The Supreme Court struck down a provision in a federal law that prohibited registrations of “immoral” or “scandalous” trademarks. The lawsuit arose from Erik Brunetti who sought to register his fashion line, called F.U.C.T. (which apparently stands for FRIENDS U CAN'T TRUST). “A law disfavoring ‘ideas that offend’ discriminates based on viewpoint, in violation of the First Amendment,” Justice Elena Kagan wrote.
After a motion was filed by NPR and the Reporters Committee for Freedom of the Press, the Supreme Court has ordered documents unsealed in an Alabama death penalty case. The controversy surrounds the drugs used to kill convicted murderer Christopher Price in May.

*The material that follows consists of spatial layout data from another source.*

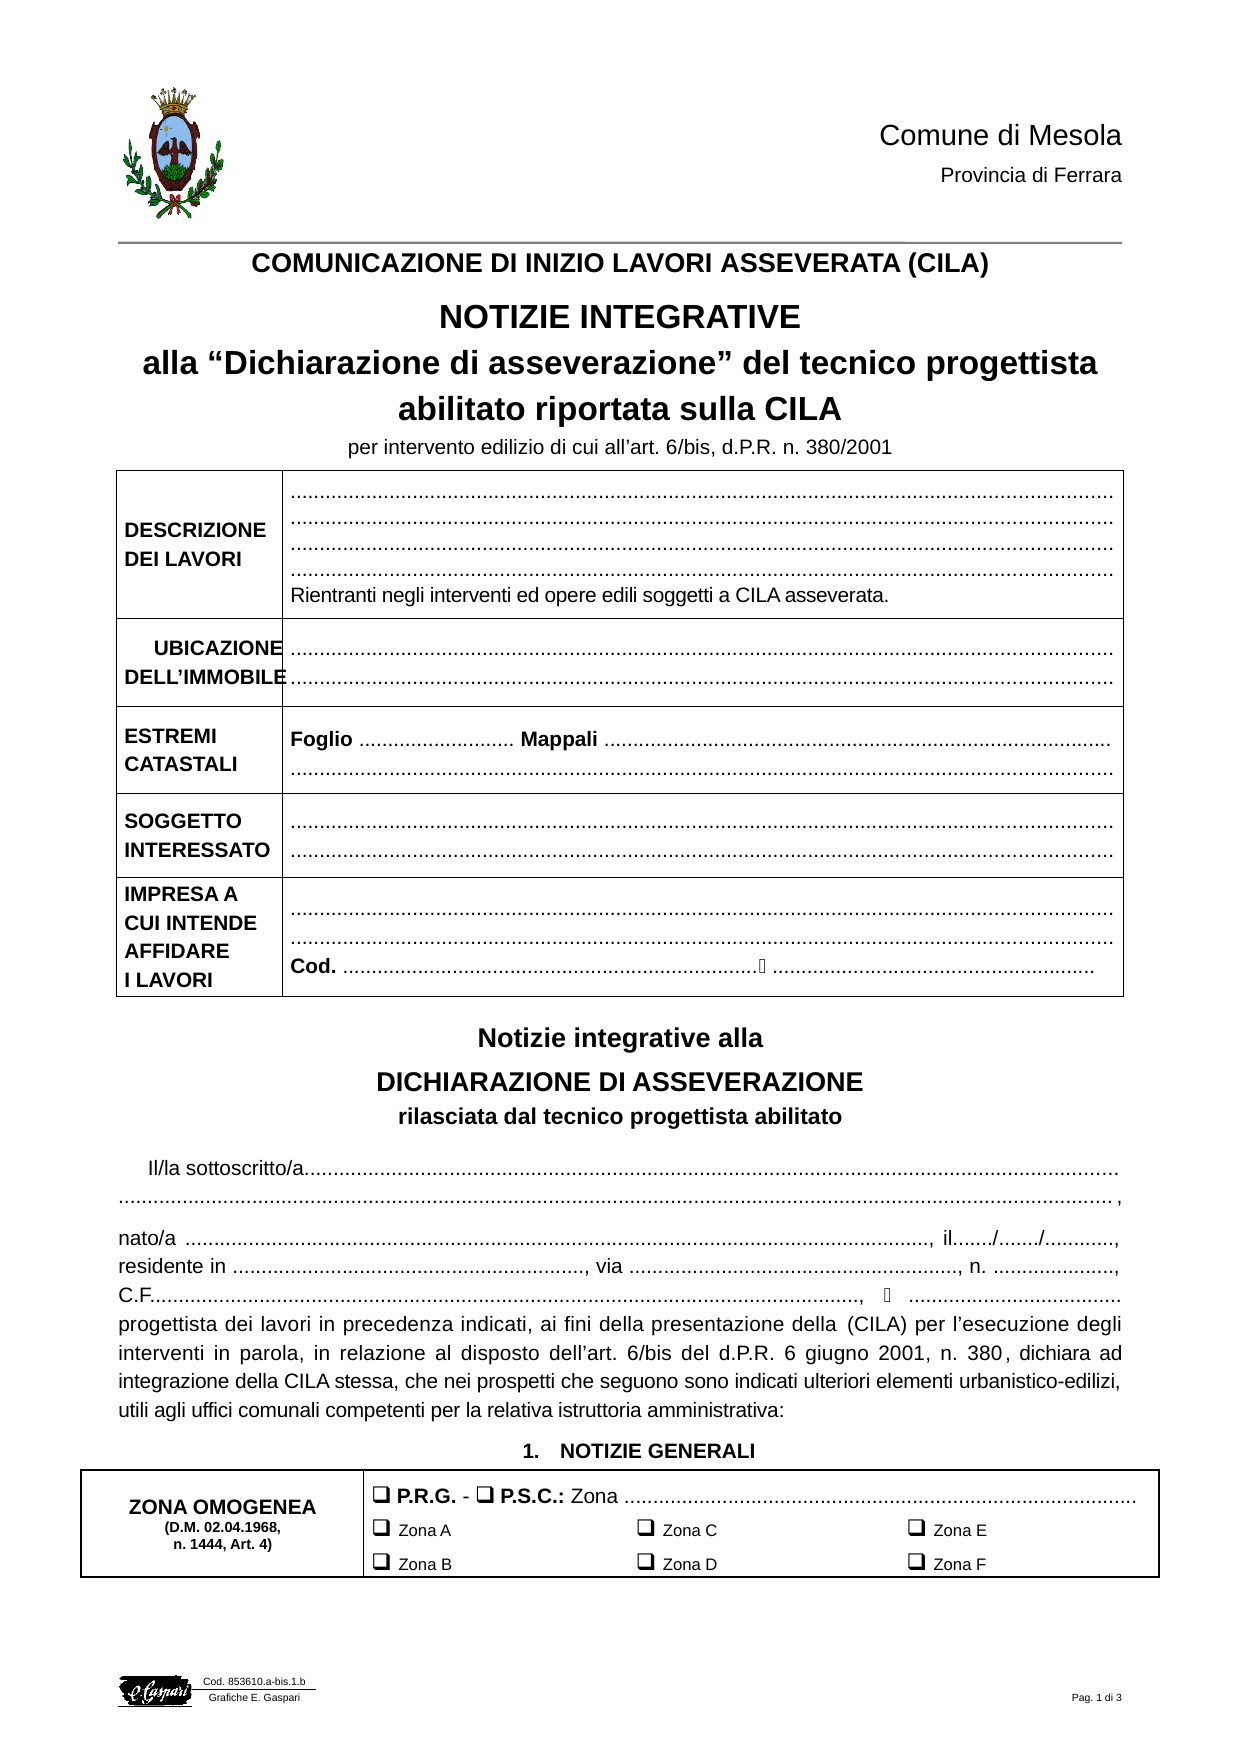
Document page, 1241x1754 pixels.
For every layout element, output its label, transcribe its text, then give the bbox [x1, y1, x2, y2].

text nato/a ................................................................................................................................., il......./......./............, residente in ............................................................., via ........................................................., n. ....................., C.F...........................................................................................................................,  ..................................... progettista dei lavori in precedenza indicati, ai fini della presentazione della (CILA) per l’esecuzione degli interventi in parola, in relazione al disposto dell’art. 6/bis del d.P.R. 6 giugno 2001, n. 380, dichiara ad integrazione della CILA stessa, che nei prospetti che seguono sono indicati ulteriori elementi urbanistico-edilizi, utili agli uffici comunali competenti per la relativa istruttoria amministrativa: [118, 1225, 1122, 1422]
table_header  P.R.G. -  P.S.C.: Zona .........................................................................................  Zona A  Zona C  Zona E  Zona B  Zona D  Zona F [364, 1471, 1158, 1576]
table_header DESCRIZIONE DEI LAVORI [117, 471, 282, 617]
text Notizie integrative alla [118, 1022, 1122, 1053]
table_cell [283, 619, 1123, 706]
text Comune di Mesola [224, 118, 1122, 152]
table_cell SOGGETTO INTERESSATO [117, 794, 282, 877]
text DICHIARAZIONE DI ASSEVERAZIONE [118, 1066, 1122, 1097]
text rilasciata dal tecnico progettista abilitato [118, 1103, 1122, 1130]
title COMUNICAZIONE DI INIZIO LAVORI ASSEVERATA (CILA) [103, 247, 1137, 278]
text Provincia di Ferrara [224, 163, 1122, 187]
table_cell [283, 794, 1123, 877]
picture [122, 87, 224, 219]
list NOTIZIE GENERALI [156, 1439, 1122, 1463]
table_cell ESTREMI CATASTALI [117, 707, 282, 793]
table_cell UBICAZIONE DELL’IMMOBILE [117, 619, 282, 706]
title NOTIZIE INTEGRATIVE [118, 297, 1122, 335]
picture [118, 1674, 192, 1706]
title per intervento edilizio di cui all’art. 6/bis, d.P.R. n. 380/2001 [118, 435, 1122, 459]
table_cell IMPRESA A CUI INTENDE AFFIDARE I LAVORI [117, 878, 282, 996]
title alla “Dichiarazione di asseverazione” del tecnico progettista abilitato riportata sulla CILA [118, 343, 1122, 427]
table_cell Cod. ........................................................................ ........................................................ [283, 878, 1123, 996]
text Il/la sottoscritto/a , [118, 1155, 1122, 1208]
table_header ZONA OMOGENEA (D.M. 02.04.1968, n. 1444, Art. 4) [82, 1471, 363, 1576]
table_header Rientranti negli interventi ed opere edili soggetti a CILA asseverata. [283, 471, 1123, 617]
table_cell Foglio ........................... Mappali ........................................................................................ [283, 707, 1123, 793]
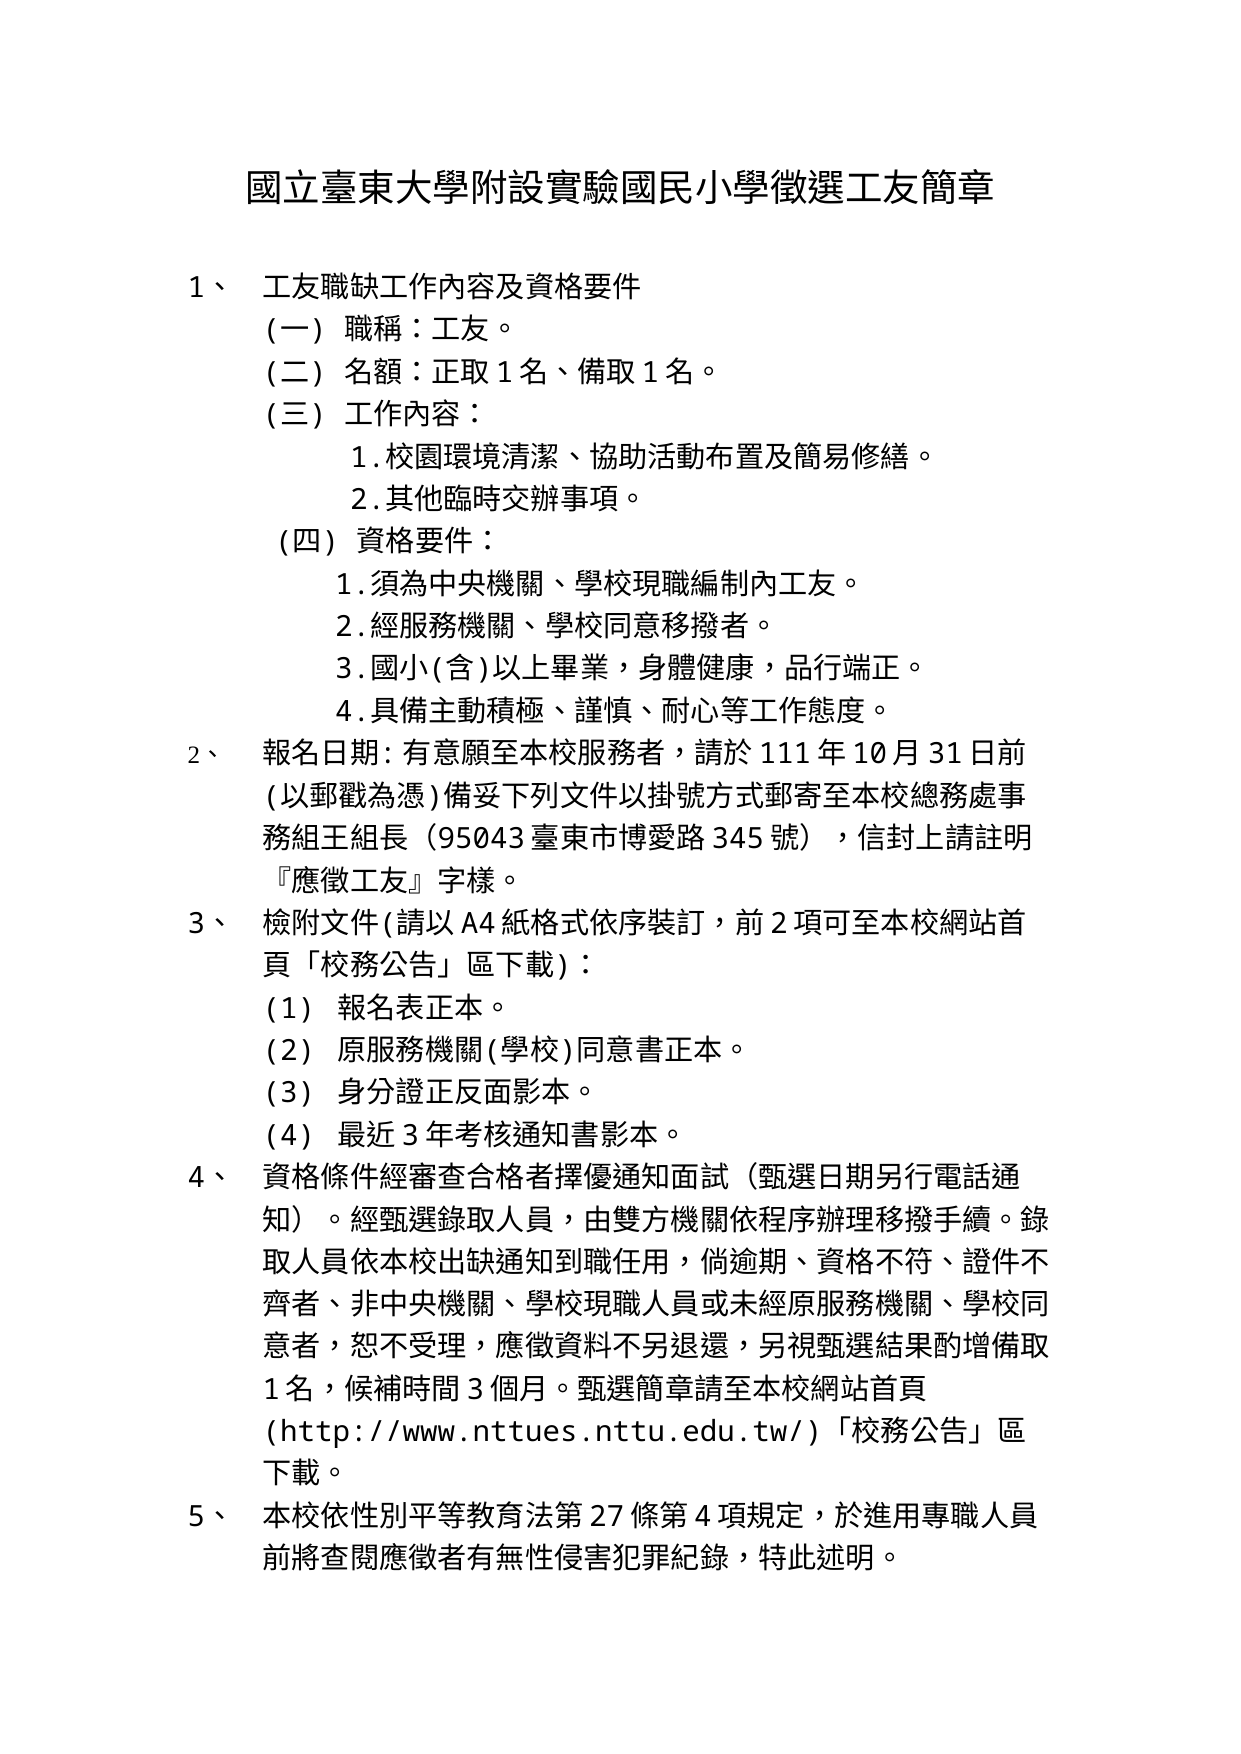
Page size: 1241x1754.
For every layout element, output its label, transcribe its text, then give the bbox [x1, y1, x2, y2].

The Supreme Court expanded a confidentiality law in a 6-3 ruling related to a 2011 FOIA request filed by the Sioux Falls Argus Leader. “The paper asked the Department of Agriculture, which administers the Supplemental Nutrition Assistance Program, to release the annual amounts that taxpayers paid to more than 320,000 retailers participating in the program,” the Argus Leader reported after the ruling. The paper is part of the USA Today Network and Maribel Perez Wadsworth, the network’s president, said the following Monday:
“The Court’s decision effectively gives businesses relying on taxpayer dollars the ability to decide for themselves what data the public will see about how that money is spent. This is a step backward for openness and a misreading of the very purpose of the Freedom of Information Act.”